*Problem requirements*.
Look through the material below and count the lines that hold "APERTURE". Give that number by itself.
-=-=-
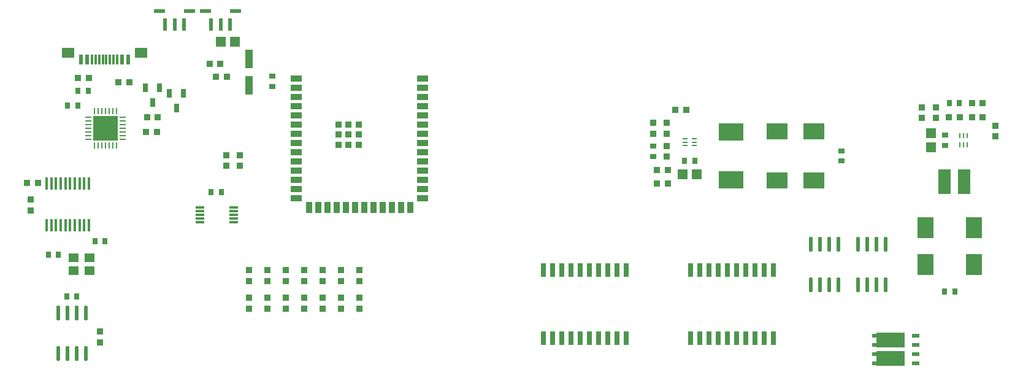
<source format=gtp>
G04 #@! TF.GenerationSoftware,KiCad,Pcbnew,8.0.6*
G04 #@! TF.CreationDate,2025-05-06T21:58:27+02:00*
G04 #@! TF.ProjectId,VCU2.0,56435532-2e30-42e6-9b69-6361645f7063,rev?*
G04 #@! TF.SameCoordinates,Original*
G04 #@! TF.FileFunction,Paste,Top*
G04 #@! TF.FilePolarity,Positive*
%FSLAX46Y46*%
G04 Gerber Fmt 4.6, Leading zero omitted, Abs format (unit mm)*
G04 Created by KiCad (PCBNEW 8.0.6) date 2025-05-06 21:58:27*
%MOMM*%
%LPD*%
G01*
G04 APERTURE LIST*
%ADD10R,0.700000X1.925000*%
%ADD11R,0.600000X1.700000*%
%ADD12R,1.524003X0.600000*%
%ADD13R,1.000000X0.600000*%
%ADD14R,3.900000X2.100000*%
%ADD15O,0.588011X2.045009*%
%ADD16R,0.806477X0.864008*%
%ADD17R,0.864008X0.806477*%
%ADD18R,0.900000X0.800000*%
%ADD19R,0.800000X0.900000*%
%ADD20R,1.750013X3.500000*%
%ADD21R,1.410008X1.350013*%
%ADD22R,1.400000X1.200000*%
%ADD23R,0.680010X0.280010*%
%ADD24R,3.000000X2.300000*%
%ADD25R,2.300000X3.000000*%
%ADD26R,3.350013X3.350013*%
%ADD27R,0.905004X0.280010*%
%ADD28R,0.280010X0.905004*%
%ADD29O,0.364008X1.742012*%
%ADD30R,3.420015X2.424003*%
%ADD31R,0.300000X1.450013*%
%ADD32R,0.600000X1.450013*%
%ADD33R,1.800000X1.450013*%
%ADD34R,0.700000X1.250013*%
%ADD35R,1.500000X0.900000*%
%ADD36R,0.900000X1.500000*%
%ADD37R,0.900000X0.900000*%
%ADD38R,0.280010X0.680010*%
%ADD39R,1.100000X2.600000*%
%ADD40R,1.300000X0.300000*%
%ADD41R,1.350013X1.410008*%
G04 APERTURE END LIST*
D10*
G04 #@! TO.C,IC603*
X130175000Y-143510000D03*
X128905000Y-143510000D03*
X127635000Y-143510000D03*
X126365000Y-143510000D03*
X125095000Y-143510000D03*
X123825000Y-143510000D03*
X122555000Y-143510000D03*
X121285000Y-143510000D03*
X120015000Y-143510000D03*
X118745000Y-143510000D03*
X118745000Y-152934000D03*
X120015000Y-152934000D03*
X121285000Y-152934000D03*
X122555000Y-152934000D03*
X123825000Y-152934000D03*
X125095000Y-152934000D03*
X126365000Y-152934000D03*
X127635000Y-152934000D03*
X128905000Y-152934000D03*
X130175000Y-152934000D03*
G04 #@! TD*
G04 #@! TO.C,IC602*
X109855000Y-143510000D03*
X108585000Y-143510000D03*
X107315000Y-143510000D03*
X106045000Y-143510000D03*
X104775000Y-143510000D03*
X103505000Y-143510000D03*
X102235000Y-143510000D03*
X100965000Y-143510000D03*
X99695000Y-143510000D03*
X98425000Y-143510000D03*
X98425000Y-152934000D03*
X99695000Y-152934000D03*
X100965000Y-152934000D03*
X102235000Y-152934000D03*
X103505000Y-152934000D03*
X104775000Y-152934000D03*
X106045000Y-152934000D03*
X107315000Y-152934000D03*
X108585000Y-152934000D03*
X109855000Y-152934000D03*
G04 #@! TD*
D11*
G04 #@! TO.C,U307*
X52572917Y-109661987D03*
X53848000Y-109661987D03*
X55123083Y-109661987D03*
D12*
X51786024Y-107762064D03*
X55909976Y-107762064D03*
G04 #@! TD*
D11*
G04 #@! TO.C,U306*
X46222917Y-109661987D03*
X47498000Y-109661987D03*
X48773083Y-109661987D03*
D12*
X45436024Y-107762064D03*
X49559976Y-107762064D03*
G04 #@! TD*
D13*
G04 #@! TO.C,U603*
X144282180Y-152527072D03*
X144282180Y-153797075D03*
X144282180Y-155067077D03*
X144281926Y-156337080D03*
D14*
X146336028Y-153164106D03*
X146336028Y-155700047D03*
D13*
X149850125Y-152527072D03*
X149850125Y-153797075D03*
X149850125Y-155067077D03*
X149850125Y-156337080D03*
G04 #@! TD*
D15*
G04 #@! TO.C,U602*
X135304958Y-145520416D03*
X136574961Y-145520416D03*
X137844963Y-145520416D03*
X139114966Y-145520416D03*
X135304958Y-139975584D03*
X136574961Y-139975584D03*
X137844963Y-139975584D03*
X139114966Y-139975584D03*
G04 #@! TD*
G04 #@! TO.C,U601*
X141858996Y-145520416D03*
X143128999Y-145520416D03*
X144399001Y-145520416D03*
X145669004Y-145520416D03*
X141858996Y-139975584D03*
X143128999Y-139975584D03*
X144399001Y-139975584D03*
X145669004Y-139975584D03*
G04 #@! TD*
D16*
G04 #@! TO.C,R212*
X155899401Y-122420472D03*
X154392669Y-122420472D03*
G04 #@! TD*
D17*
G04 #@! TO.C,R407*
X65405000Y-147320000D03*
X65405000Y-148826732D03*
G04 #@! TD*
D16*
G04 #@! TO.C,R210*
X157567669Y-122420472D03*
X159074401Y-122420472D03*
G04 #@! TD*
D17*
G04 #@! TO.C,R206*
X115451634Y-126373634D03*
X115451634Y-127880366D03*
G04 #@! TD*
D18*
G04 #@! TO.C,C303*
X60960000Y-118175025D03*
X60960000Y-116774975D03*
G04 #@! TD*
D19*
G04 #@! TO.C,C202*
X117926609Y-128397000D03*
X119326659Y-128397000D03*
G04 #@! TD*
G04 #@! TO.C,C305*
X34163000Y-120777000D03*
X32762950Y-120777000D03*
G04 #@! TD*
D20*
G04 #@! TO.C,L202*
X153771130Y-131310472D03*
X156520940Y-131310472D03*
G04 #@! TD*
D21*
G04 #@! TO.C,C201*
X117626634Y-130302000D03*
X119626634Y-130302000D03*
G04 #@! TD*
D17*
G04 #@! TO.C,R409*
X70485000Y-147320000D03*
X70485000Y-148826732D03*
G04 #@! TD*
G04 #@! TO.C,R204*
X115451634Y-124705366D03*
X115451634Y-123198634D03*
G04 #@! TD*
D16*
G04 #@! TO.C,R307*
X39759634Y-117602000D03*
X41266366Y-117602000D03*
G04 #@! TD*
D22*
G04 #@! TO.C,X401*
X35760159Y-141847955D03*
X33560007Y-141847955D03*
X33560007Y-143547981D03*
X35760159Y-143547981D03*
G04 #@! TD*
D17*
G04 #@! TO.C,R403*
X37200083Y-153492968D03*
X37200083Y-151986236D03*
G04 #@! TD*
D21*
G04 #@! TO.C,C301*
X55864000Y-112014000D03*
X53864000Y-112014000D03*
G04 #@! TD*
D23*
G04 #@! TO.C,U201*
X117986629Y-126356975D03*
X117986629Y-125857102D03*
X117986629Y-125356975D03*
X119266791Y-125356975D03*
X119266791Y-125857102D03*
X119266791Y-126356975D03*
G04 #@! TD*
D24*
G04 #@! TO.C,C204*
X130691634Y-124409574D03*
X130691634Y-131114426D03*
G04 #@! TD*
G04 #@! TO.C,C205*
X135771634Y-124409574D03*
X135771634Y-131114426D03*
G04 #@! TD*
D17*
G04 #@! TO.C,R202*
X113546634Y-123198634D03*
X113546634Y-124705366D03*
G04 #@! TD*
D16*
G04 #@! TO.C,R203*
X115570000Y-131572000D03*
X114063268Y-131572000D03*
G04 #@! TD*
D25*
G04 #@! TO.C,C211*
X157863461Y-142740472D03*
X151158609Y-142740472D03*
G04 #@! TD*
D17*
G04 #@! TO.C,R405*
X60325000Y-147320000D03*
X60325000Y-148826732D03*
G04 #@! TD*
G04 #@! TO.C,R209*
X150701035Y-122538838D03*
X150701035Y-121032106D03*
G04 #@! TD*
G04 #@! TO.C,R415*
X67945000Y-143510000D03*
X67945000Y-145016732D03*
G04 #@! TD*
D26*
G04 #@! TO.C,U303*
X37973000Y-123952000D03*
D27*
X40350445Y-122452127D03*
X40350445Y-122952000D03*
X40350445Y-123452127D03*
X40350445Y-123952000D03*
X40350445Y-124452127D03*
X40350445Y-124952000D03*
X40350445Y-125452127D03*
D28*
X39472873Y-126329445D03*
X38973000Y-126329445D03*
X38472873Y-126329445D03*
X37973000Y-126329445D03*
X37472873Y-126329445D03*
X36973000Y-126329445D03*
X36472873Y-126329445D03*
D27*
X35595555Y-125452127D03*
X35595555Y-124952000D03*
X35595555Y-124452127D03*
X35595555Y-123952000D03*
X35595555Y-123452127D03*
X35595555Y-122952000D03*
X35595555Y-122452127D03*
D28*
X36472873Y-121574555D03*
X36973000Y-121574555D03*
X37472873Y-121574555D03*
X37973000Y-121574555D03*
X38472873Y-121574555D03*
X38973000Y-121574555D03*
X39472873Y-121574555D03*
G04 #@! TD*
D19*
G04 #@! TO.C,C212*
X155211060Y-146504702D03*
X153811010Y-146504702D03*
G04 #@! TD*
D16*
G04 #@! TO.C,R205*
X114063268Y-129667000D03*
X115570000Y-129667000D03*
G04 #@! TD*
G04 #@! TO.C,R301*
X54728366Y-116840000D03*
X53221634Y-116840000D03*
G04 #@! TD*
G04 #@! TO.C,R201*
X116603268Y-121412000D03*
X118110000Y-121412000D03*
G04 #@! TD*
D17*
G04 #@! TO.C,R211*
X152606035Y-122538838D03*
X152606035Y-121032106D03*
G04 #@! TD*
D29*
G04 #@! TO.C,U402*
X29830013Y-137313936D03*
X30480000Y-137313936D03*
X31129988Y-137313936D03*
X31779975Y-137313936D03*
X32430216Y-137313936D03*
X33080204Y-137313936D03*
X33730191Y-137313936D03*
X34380178Y-137313936D03*
X35030166Y-137313936D03*
X35680153Y-137313936D03*
X35680153Y-131572000D03*
X35030166Y-131572000D03*
X34380178Y-131572000D03*
X33730191Y-131572000D03*
X33080204Y-131572000D03*
X32430216Y-131572000D03*
X31779975Y-131572000D03*
X31129988Y-131572000D03*
X30480000Y-131572000D03*
X29830013Y-131572000D03*
G04 #@! TD*
D17*
G04 #@! TO.C,R406*
X62865000Y-147320000D03*
X62865000Y-148826732D03*
G04 #@! TD*
G04 #@! TO.C,R303*
X54610000Y-129141732D03*
X54610000Y-127635000D03*
G04 #@! TD*
G04 #@! TO.C,R417*
X73025000Y-143510000D03*
X73025000Y-145016732D03*
G04 #@! TD*
D30*
G04 #@! TO.C,L201*
X124341634Y-131040131D03*
X124341634Y-124483869D03*
G04 #@! TD*
D17*
G04 #@! TO.C,R412*
X60325000Y-143510000D03*
X60325000Y-145016732D03*
G04 #@! TD*
D31*
G04 #@! TO.C,U305*
X39597926Y-114441894D03*
X38597926Y-114441894D03*
X37097799Y-114441894D03*
X36097799Y-114441894D03*
D32*
X34597977Y-114441894D03*
X35397977Y-114441894D03*
D31*
X36597926Y-114441894D03*
X37597926Y-114441894D03*
X38097799Y-114441894D03*
X39097799Y-114441894D03*
D32*
X40297977Y-114441894D03*
X41097977Y-114441894D03*
D33*
X32778013Y-113527010D03*
X42917967Y-113527010D03*
G04 #@! TD*
D19*
G04 #@! TO.C,C402*
X37900108Y-139522968D03*
X36500058Y-139522968D03*
G04 #@! TD*
D17*
G04 #@! TO.C,R414*
X65405000Y-143510000D03*
X65405000Y-145016732D03*
G04 #@! TD*
D19*
G04 #@! TO.C,C209*
X154446010Y-120515472D03*
X155846060Y-120515472D03*
G04 #@! TD*
D18*
G04 #@! TO.C,C206*
X139581634Y-127061975D03*
X139581634Y-128462025D03*
G04 #@! TD*
D34*
G04 #@! TO.C,U302*
X48701962Y-119142000D03*
X46802038Y-119142000D03*
X47752000Y-121142000D03*
G04 #@! TD*
D16*
G04 #@! TO.C,R304*
X52324000Y-115062000D03*
X53830732Y-115062000D03*
G04 #@! TD*
D17*
G04 #@! TO.C,R408*
X67945000Y-147320000D03*
X67945000Y-148826732D03*
G04 #@! TD*
D16*
G04 #@! TO.C,R305*
X45203366Y-122428000D03*
X43696634Y-122428000D03*
G04 #@! TD*
D18*
G04 #@! TO.C,C208*
X153876035Y-124895447D03*
X153876035Y-126295497D03*
G04 #@! TD*
D19*
G04 #@! TO.C,C404*
X53975000Y-132715000D03*
X52574950Y-132715000D03*
G04 #@! TD*
D16*
G04 #@! TO.C,R401*
X27175717Y-131521968D03*
X28682449Y-131521968D03*
G04 #@! TD*
D17*
G04 #@! TO.C,R410*
X73025000Y-147320000D03*
X73025000Y-148826732D03*
G04 #@! TD*
D16*
G04 #@! TO.C,R208*
X159074401Y-120515472D03*
X157567669Y-120515472D03*
G04 #@! TD*
D17*
G04 #@! TO.C,R404*
X57785000Y-147320000D03*
X57785000Y-148826732D03*
G04 #@! TD*
D15*
G04 #@! TO.C,U401*
X35295087Y-149450552D03*
X34025084Y-149450552D03*
X32755082Y-149450552D03*
X31485079Y-149450552D03*
X31485079Y-154995384D03*
X32755082Y-154995384D03*
X34025084Y-154995384D03*
X35295087Y-154995384D03*
G04 #@! TD*
D18*
G04 #@! TO.C,C203*
X113546634Y-127827025D03*
X113546634Y-126426975D03*
G04 #@! TD*
D25*
G04 #@! TO.C,C210*
X157863461Y-137660472D03*
X151158609Y-137660472D03*
G04 #@! TD*
D17*
G04 #@! TO.C,R302*
X56515000Y-129141732D03*
X56515000Y-127635000D03*
G04 #@! TD*
D35*
G04 #@! TO.C,U301*
X64274936Y-117098542D03*
X64274936Y-118368545D03*
X64274936Y-119638547D03*
X64274936Y-120908550D03*
X64274936Y-122178552D03*
X64274936Y-123448555D03*
X64274936Y-124718557D03*
X64274936Y-125988560D03*
X64274936Y-127258563D03*
X64274936Y-128528565D03*
X64274936Y-129798568D03*
X64274936Y-131068570D03*
X64274936Y-132338573D03*
X64274936Y-133608575D03*
D36*
X66039986Y-134888484D03*
X67309989Y-134888484D03*
X68579991Y-134888484D03*
X69849994Y-134888484D03*
X71119996Y-134888484D03*
X72389999Y-134888484D03*
X73660001Y-134888484D03*
X74930004Y-134888484D03*
X76200006Y-134888484D03*
X77470009Y-134888484D03*
X78740011Y-134888484D03*
X80010014Y-134858512D03*
D35*
X81775064Y-133608575D03*
X81775064Y-132338573D03*
X81775064Y-131068570D03*
X81775064Y-129798568D03*
X81775064Y-128528565D03*
X81775064Y-127258563D03*
X81775064Y-125988560D03*
X81775064Y-124718557D03*
X81775064Y-123448555D03*
X81775064Y-122178552D03*
X81775064Y-120908550D03*
X81775064Y-119638547D03*
X81775064Y-118368545D03*
X81775064Y-117098542D03*
D37*
X70124822Y-123418583D03*
X70124822Y-124818634D03*
X70124822Y-126218684D03*
X71524873Y-123418583D03*
X71524873Y-124818634D03*
X71524873Y-126218684D03*
X72924924Y-123418583D03*
X72924924Y-124818634D03*
X72924924Y-126218684D03*
G04 #@! TD*
D38*
G04 #@! TO.C,U202*
X155916060Y-124955467D03*
X156415933Y-124955467D03*
X156916060Y-124955467D03*
X156916060Y-126235629D03*
X156415933Y-126235629D03*
X155916060Y-126235629D03*
G04 #@! TD*
D19*
G04 #@! TO.C,C401*
X32625033Y-147142968D03*
X34025083Y-147142968D03*
G04 #@! TD*
G04 #@! TO.C,C403*
X30085033Y-141427968D03*
X31485083Y-141427968D03*
G04 #@! TD*
D17*
G04 #@! TO.C,R416*
X70485000Y-143510000D03*
X70485000Y-145016732D03*
G04 #@! TD*
G04 #@! TO.C,R413*
X62865000Y-143510000D03*
X62865000Y-145016732D03*
G04 #@! TD*
G04 #@! TO.C,R411*
X57785000Y-143510000D03*
X57785000Y-145016732D03*
G04 #@! TD*
D19*
G04 #@! TO.C,C304*
X34200194Y-118775303D03*
X35600244Y-118775303D03*
G04 #@! TD*
D16*
G04 #@! TO.C,R308*
X34163000Y-116967000D03*
X35669732Y-116967000D03*
G04 #@! TD*
D34*
G04 #@! TO.C,U304*
X45399962Y-118380000D03*
X43500038Y-118380000D03*
X44450000Y-120380000D03*
G04 #@! TD*
D39*
G04 #@! TO.C,C302*
X57785000Y-118004975D03*
X57785000Y-114405025D03*
G04 #@! TD*
D40*
G04 #@! TO.C,U403*
X50989987Y-134890127D03*
X50989987Y-135390000D03*
X50989987Y-135889873D03*
X50989987Y-136390000D03*
X50989987Y-136890127D03*
X55690013Y-136889873D03*
X55690013Y-136390000D03*
X55690013Y-135890127D03*
X55690013Y-135390000D03*
X55690013Y-134889873D03*
G04 #@! TD*
D41*
G04 #@! TO.C,C207*
X151971035Y-124595472D03*
X151971035Y-126595472D03*
G04 #@! TD*
D16*
G04 #@! TO.C,R306*
X45072881Y-124460000D03*
X43566149Y-124460000D03*
G04 #@! TD*
D17*
G04 #@! TO.C,R402*
X27675083Y-135314700D03*
X27675083Y-133807968D03*
G04 #@! TD*
G04 #@! TO.C,R207*
X160861035Y-123572106D03*
X160861035Y-125078838D03*
G04 #@! TD*
M02*

</source>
-=-=-
*Response box*.
2